[Author’s note: much of what I describe below could be construed as “reactive audio,” not “interactive” because sound is most often reacting to other systems and world parameters rather than directly affecting them in a feedback loop. For the sake of brevity and sanity I will refer to both reactive and interactive sounds below using the widely accepted and used term of “interactive audio.”]
The sculpting of the relationship between sound and an environment or world state is perhaps one of the greatest powers we hold as sound professionals. Obviously this is often conveyed in linear media via music. Think of Bernard Herrmann’s strings in the shower scene of Psycho, Wendy Carlos’ score in The Shining, or the “ch-ch-ch ha-ha-ha” foreshadowing a grisly Jason Vorhees splatterfest. Even the subtle, otherworldly sound design within a surreal tale like David Lynch’s Lost Highway grounds the inexplicability of the plot into the strange world in which it occurs. In each of these examples, the sound is at least as critical as the visuals to make the audience feel something. But the sound and visuals are the same every time, meaning we get the same experience with every replay.
With technology, we have the ability to extend the power of audio into interactive mediums, and we’ve been doing it for years. It is this direct relation between user actions and sonic changes that provide feedback to a user that something is happening and this is the kernel of effectiveness which we call interactive audio. Let’s explore some examples of interactive audio across a few different mediums and look at how these examples affect the user and what responses they evoke.
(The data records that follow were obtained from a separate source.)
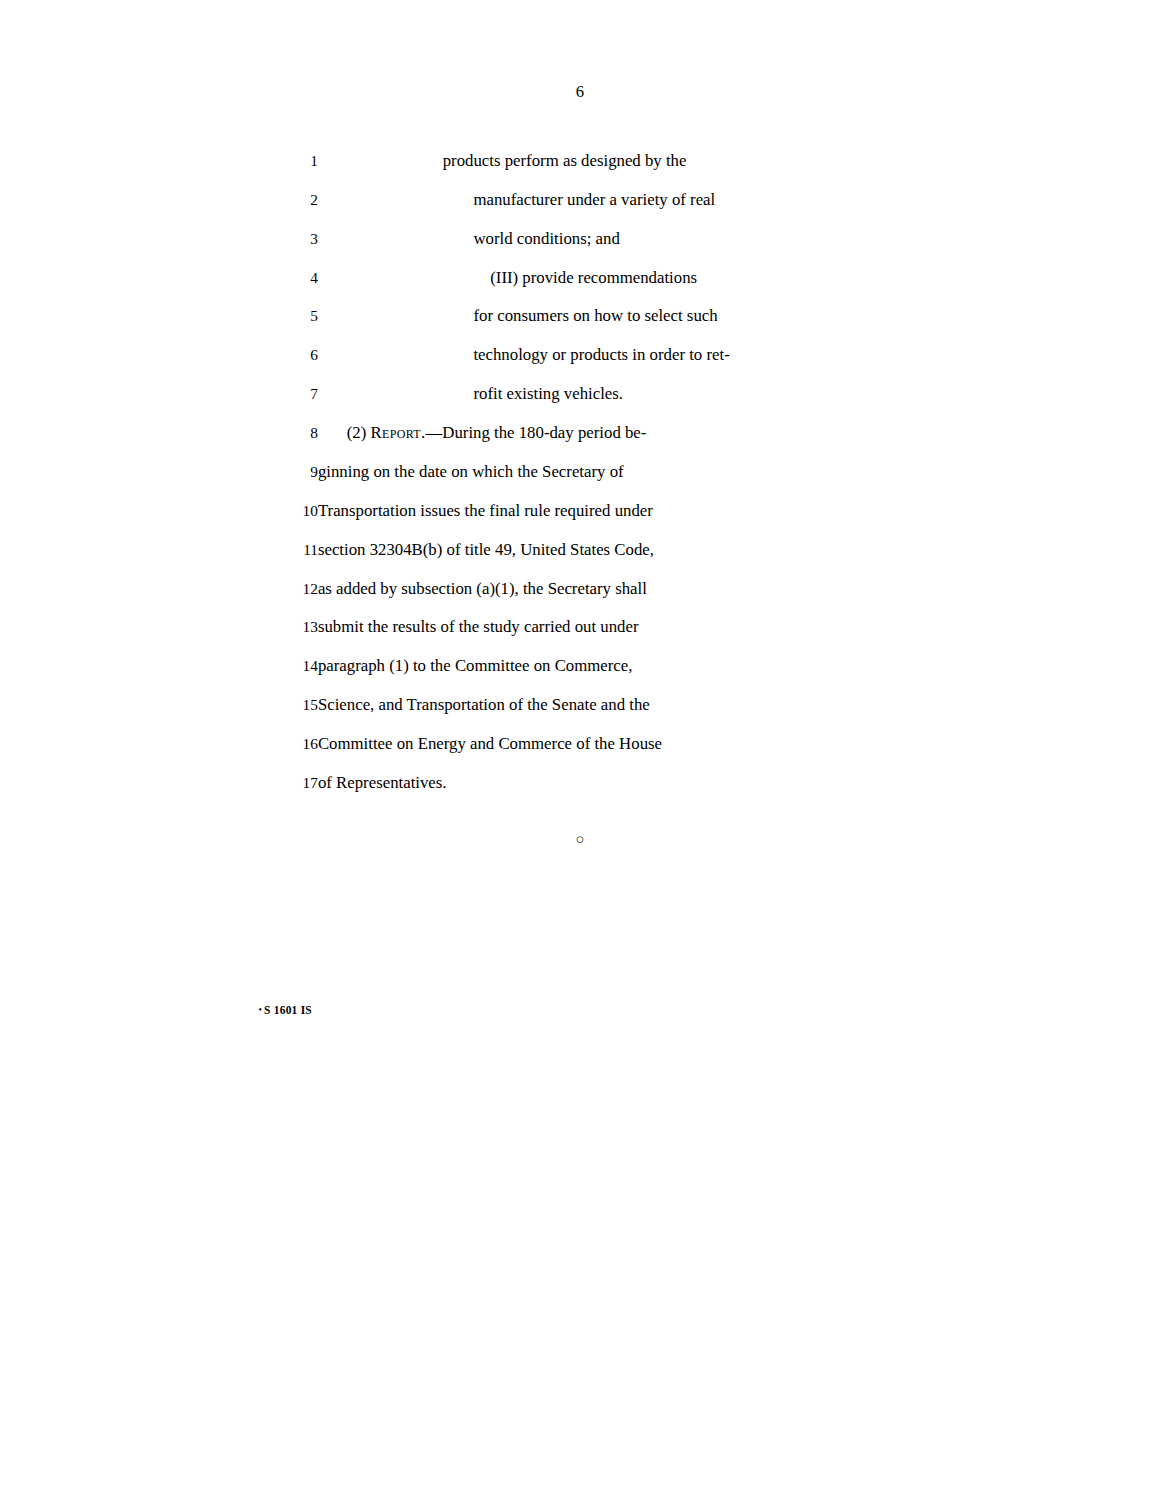6
| 1 | products perform as designed by the |
| 2 | manufacturer under a variety of real |
| 3 | world conditions; and |
| 4 | (III) provide recommendations |
| 5 | for consumers on how to select such |
| 6 | technology or products in order to ret- |
| 7 | rofit existing vehicles. |
| 8 | (2) Report. —During the 180-day period be- |
| 9 | ginning on the date on which the Secretary of |
| 10 | Transportation issues the final rule required under |
| 11 | section 32304B(b) of title 49, United States Code, |
| 12 | as added by subsection (a)(1), the Secretary shall |
| 13 | submit the results of the study carried out under |
| 14 | paragraph (1) to the Committee on Commerce, |
| 15 | Science, and Transportation of the Senate and the |
| 16 | Committee on Energy and Commerce of the House |
| 17 | of Representatives. |
○
•S 1601 IS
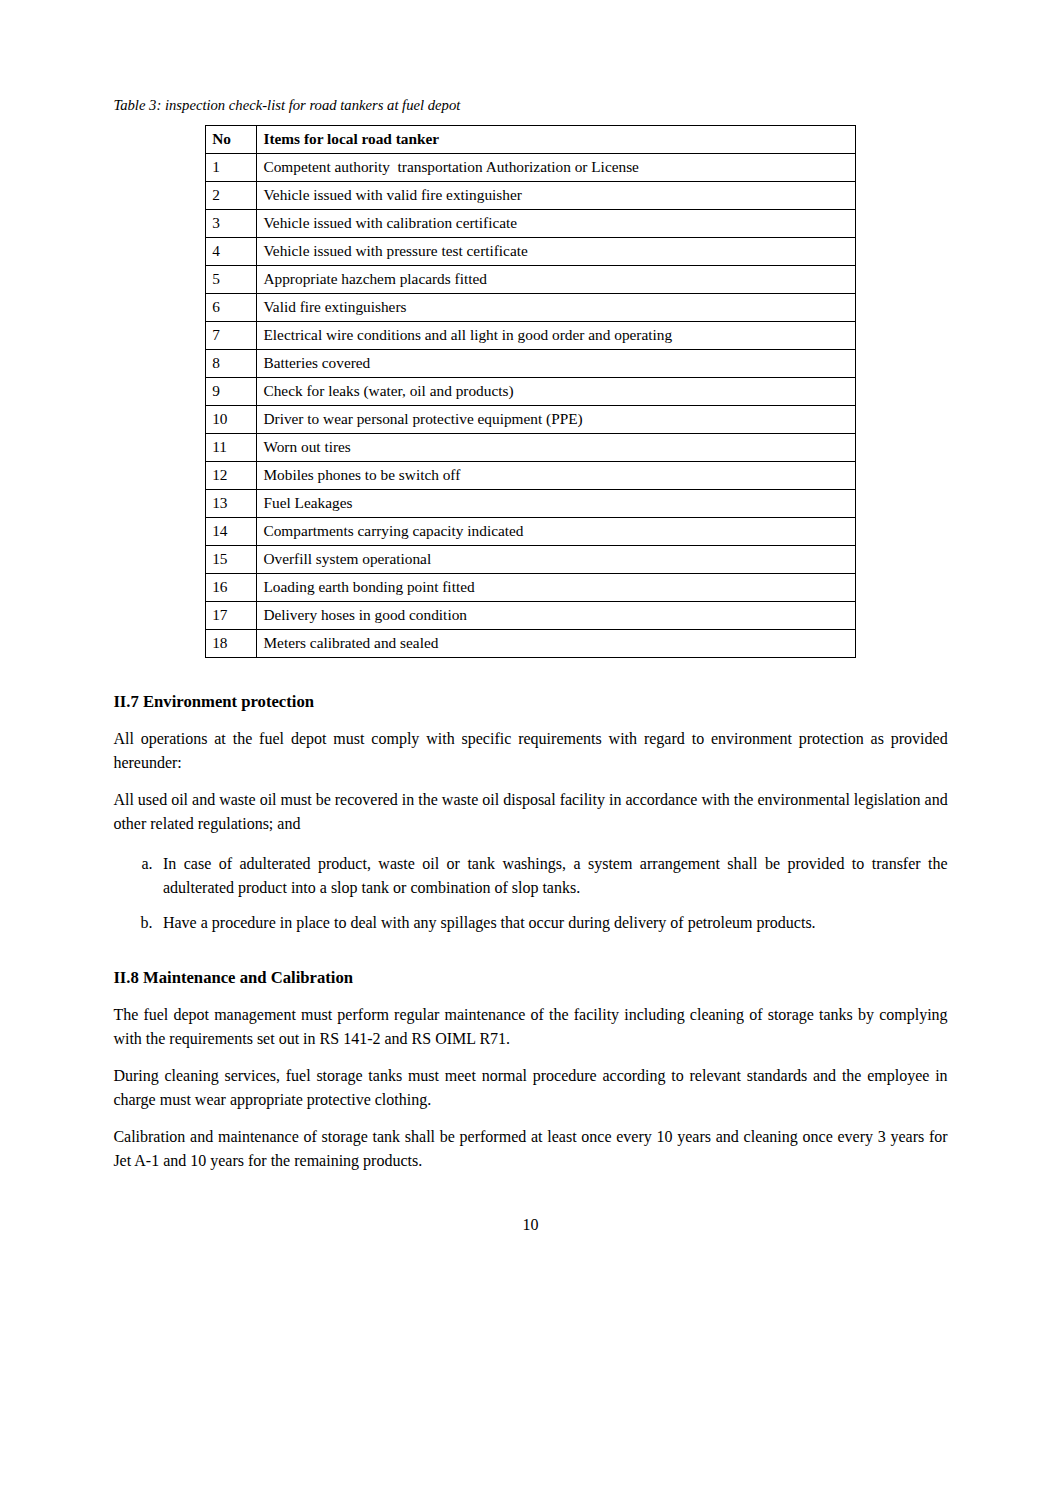Table 3: inspection check-list for road tankers at fuel depot
| No | Items for local road tanker |
| --- | --- |
| 1 | Competent authority transportation Authorization or License |
| 2 | Vehicle issued with valid fire extinguisher |
| 3 | Vehicle issued with calibration certificate |
| 4 | Vehicle issued with pressure test certificate |
| 5 | Appropriate hazchem placards fitted |
| 6 | Valid fire extinguishers |
| 7 | Electrical wire conditions and all light in good order and operating |
| 8 | Batteries covered |
| 9 | Check for leaks (water, oil and products) |
| 10 | Driver to wear personal protective equipment (PPE) |
| 11 | Worn out tires |
| 12 | Mobiles phones to be switch off |
| 13 | Fuel Leakages |
| 14 | Compartments carrying capacity indicated |
| 15 | Overfill system operational |
| 16 | Loading earth bonding point fitted |
| 17 | Delivery hoses in good condition |
| 18 | Meters calibrated and sealed |
II.7 Environment protection
All operations at the fuel depot must comply with specific requirements with regard to environment protection as provided hereunder:
All used oil and waste oil must be recovered in the waste oil disposal facility in accordance with the environmental legislation and other related regulations; and
In case of adulterated product, waste oil or tank washings, a system arrangement shall be provided to transfer the adulterated product into a slop tank or combination of slop tanks.
Have a procedure in place to deal with any spillages that occur during delivery of petroleum products.
II.8 Maintenance and Calibration
The fuel depot management must perform regular maintenance of the facility including cleaning of storage tanks by complying with the requirements set out in RS 141-2 and RS OIML R71.
During cleaning services, fuel storage tanks must meet normal procedure according to relevant standards and the employee in charge must wear appropriate protective clothing.
Calibration and maintenance of storage tank shall be performed at least once every 10 years and cleaning once every 3 years for Jet A-1 and 10 years for the remaining products.
10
Video games have been kicking around the term “interactive audio” for years, most frequently in the realm of music. While this is usually a means of “action changes, so the music responds to these changes,” there are several examples where audio has a more tightly integrated, and thus effective, approach to interacting with player control.
The quintessential example of interactive audio for most people is Guitar Hero and its spiritual successor, Rock Band. These are also prime examples of music being the driving force of interactivity because these games are, in fact, music simulators. You play along with a song performing similar-ish actions to musicians. Pressing buttons in rhythm to the music rewards you with points and a successful round. If you mess up, you hear your error through sound effects and music dropouts which simulate flubbing a song while playing it live. Even Harmonix’ earlier games, Amplitude and Frequency used a similar gameplay mechanic with a similar reward/failure loop tied directly into music performance. Interestingly, while audio interactivity is ingrained into this style of gameplay, we see most of the unique bending of the sound to player actions when the player performs poorly. Only in failure does the song sound different than if it were playing outside of the game space. From the standpoint of the game’s directive (make the user feel like they’re actually playing these songs), it makes sense. Play perfectly and you’ll be rewarded with the feel of “I did it! I played Stairway to Heaven!” Fail, and you get the feeling that you need more practice.
Parappa the Rapper
Before Guitar Hero there was Parappa the Rapper, the Playstation rhythm rapping game that was all about pressing a button to the rhythm. But even something as simple as Parappa introduced the ability to “freestyle” your rap by pressing buttons in rhythm beyond what the game instructed you to do. Doing so would give you bonus points and also transform the soundtrack into something with a new, remixed feel. This interactivity provides several layers to the game: it adds a new dynamic to the soundtrack, which is normally the same 2 minute song played over and over until you move on to the next level. It enhances the difficulty and player satisfaction by challenging players to try and be creative in how they press buttons in a game whose main mechanic is to follow onscreen instructions. And it promotes replayability by giving users a chance to do something new and different in each playthrough. Not bad for a simple sample trigger!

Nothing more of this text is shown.